IRS agent: We're still applying extra scrutiny to Tea Party applications

One might expect that the extra scrutiny applied to conservative political groups by the IRS would have ended after the practice got exposed three months ago.  At least according to a recent deposition from the House Ways and Means Committee investigation into the scandal, IRS agents still are being directed to automatically apply extra scrutiny to applications mentioning the Tea Party, even if no other political activity is indicated in the application:


Q: “If you saw – I am asking this currently, if today a Tea Party case, a group – a case from a Tea Party group came in to your desk, you received the file and there was no evidence of political activity, would you potentially approve that case? Is that something you would do?”

A:” At this point I would sent it to secondary screening, political advocacy.”

Q: “So, you would treat a Tea Party group as a political advocacy case even if there was no evidence of political activity on the application. Is that right?”

A: “Based on my current manager’s direction, uh-huh.”

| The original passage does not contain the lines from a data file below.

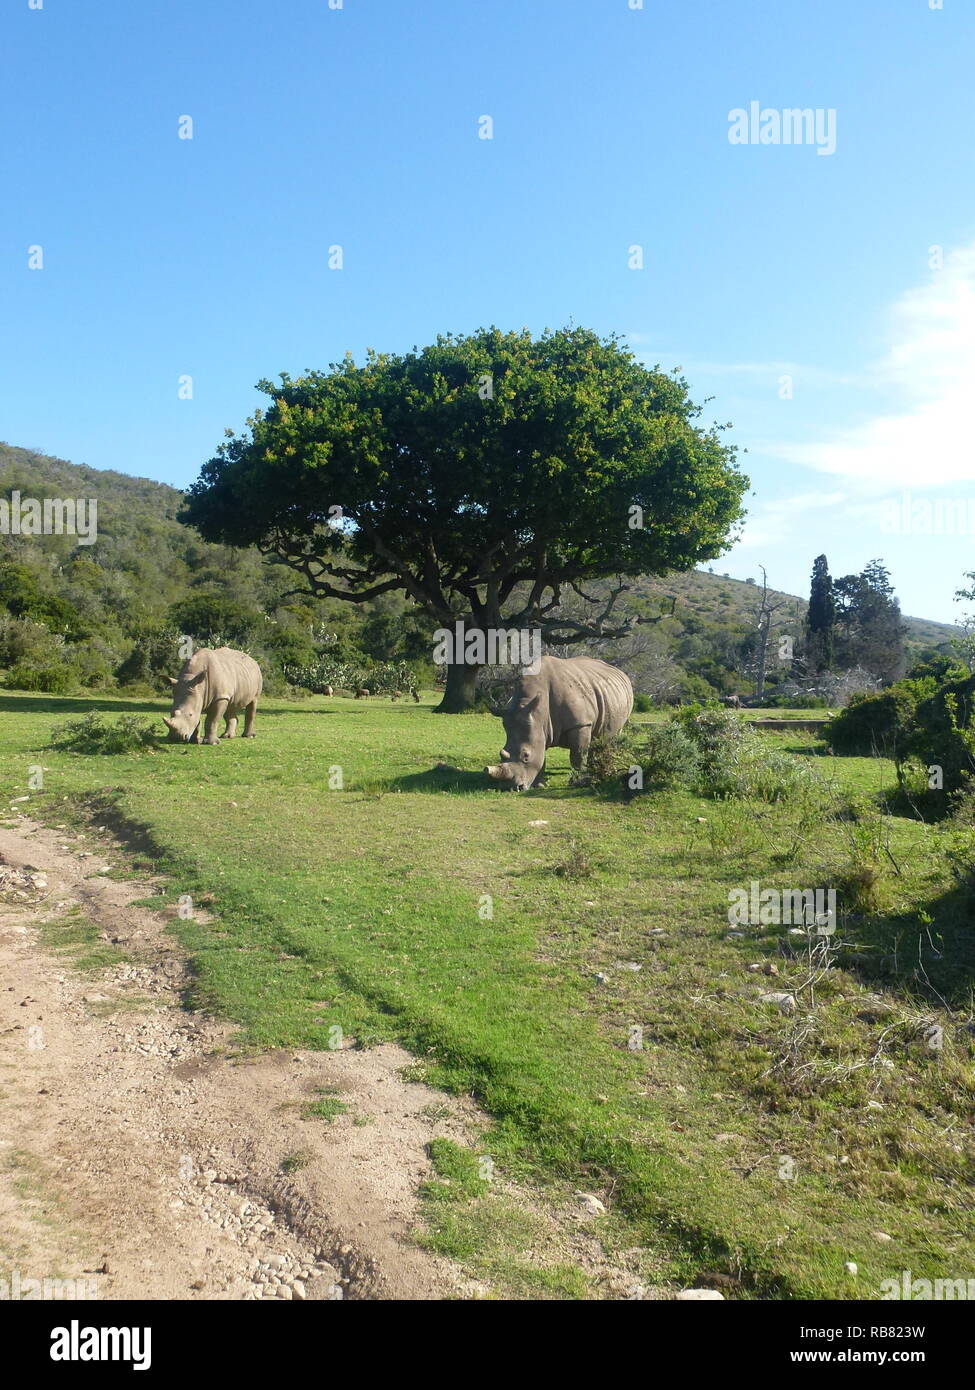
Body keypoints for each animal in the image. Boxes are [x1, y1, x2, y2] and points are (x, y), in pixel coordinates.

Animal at [484, 653, 634, 789]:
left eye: (526, 756)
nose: (514, 788)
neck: (538, 711)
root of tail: (621, 673)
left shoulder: (580, 724)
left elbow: (578, 754)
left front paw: (578, 783)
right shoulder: (540, 728)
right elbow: (541, 755)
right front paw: (539, 785)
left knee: (612, 736)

The interview took place on August 1st, almost three months after the tax-exempt unit’s chief Lois Lerner abruptly apologized for the practice as a strategy to defuse the impact of a report from the Inspector General at Treasury.  An apology would indicate that the practice has ended, no? As CNS News’ Craig Bannister reminds us, that’s what Barack Obama himself promised nearly three months ago to the day:

I’ll do everything in my power to make sure nothing like this happens again by holding the responsible parties accountable, by putting in place new checks and new safeguards, and going forward, by making sure that the law is applied as it should be — in a fair and impartial way.  And we’re going to have to make sure that the laws are clear so that we can have confidence that they are enforced in a fair and impartial way, and that there’s not too much ambiguity surrounding these laws.

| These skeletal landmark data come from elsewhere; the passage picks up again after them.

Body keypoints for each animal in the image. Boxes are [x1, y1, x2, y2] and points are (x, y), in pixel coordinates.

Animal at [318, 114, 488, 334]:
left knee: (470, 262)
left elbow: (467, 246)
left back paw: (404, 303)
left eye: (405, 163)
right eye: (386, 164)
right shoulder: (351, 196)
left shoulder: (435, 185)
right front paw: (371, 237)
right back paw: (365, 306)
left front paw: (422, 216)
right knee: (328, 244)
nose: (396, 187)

Instead, the orders continue for heightened scrutiny.  In Obama’s defense, there’s not too much ambiguity about what that means.

The admission prompted a demand from Rep. Dave Camp, chair of Ways and Means, and Rep. Charles Boustany, chair of the Oversight subcommittee, to IRS Commissioner Danny Werfel for an explanation.  They also demand a report on corrective action by no later than Friday:

The transcript illustrates that there is a remarkable similarity between the instructions given to screeners in 2010 and the direction IRS employees are currently receiving regarding the processing of applications bearing the name Tea Party. …

This revelation demonstrates a clear failure of the corrective action you promised.  We wrote to demand that you immediately issue instructions to all IRS employees that applications for exempt status shall not be subjected to higher scrutiny based on organization name or substantive beliefs and provide notice that any such targeting will be subject to discipline and referral to TIGTA for investigation.

Clearly, assurances aren’t going to stop this effort.  Subpoenas and a special prosecutor might be the only solutions — or at least the only way to get the IRS nervous enough to stop its targeting.

Update: The House Oversight Committee (the full committtee, not the Ways and Means subcommittee) has found a private e-mail account belonging to Lois Lerner through which official duties may have been conducted.  The committee issued this press release a few minutes ago:


Today, House Oversight and Government Reform Committee Chairman Darrell Issa, R-Calif., and Subcommittee Chairman Jim Jordan, R-Ohio, sent a letter to IRS official Lois Lerner seeking e-mails related to her official duties, in her non-government e-mail account.

“Through the course of the investigation, we have learned that you sent documents related to your official duties from your official IRS e-mail account to an e-mail account labeled ‘Lois Home,’” the letter sent to Lerner states. “This raises some serious questions concerning your use of a non-official e-mail account to conduct official business.”

“[T]he use of non-official e-mail accounts to conduct official business implicates federal records requirements,” Issa and Jordan continue. “It also creates difficulties in fulfilling the IRS’s obligations under the Freedom of Information Act and other litigation requests. Your use of non-official e-mail account also frustrates congressional oversight obligations.”

The letter requests all documents and communications housed in Lerner’s account or any other non-official account that reference her official IRS duties by August 27, 2013. You can read the complete letter here.

This puts another gloss on Lerner’s invocation of the Fifth Amendment.  It will be interesting to see if Oversight has found something significant already regarding targeting.  That might tend to give Lerner less leverage in immunity negotiations.


Update: I changed “official” to “agent” in the headline, as I think that gives a more accurate representation of the transcript.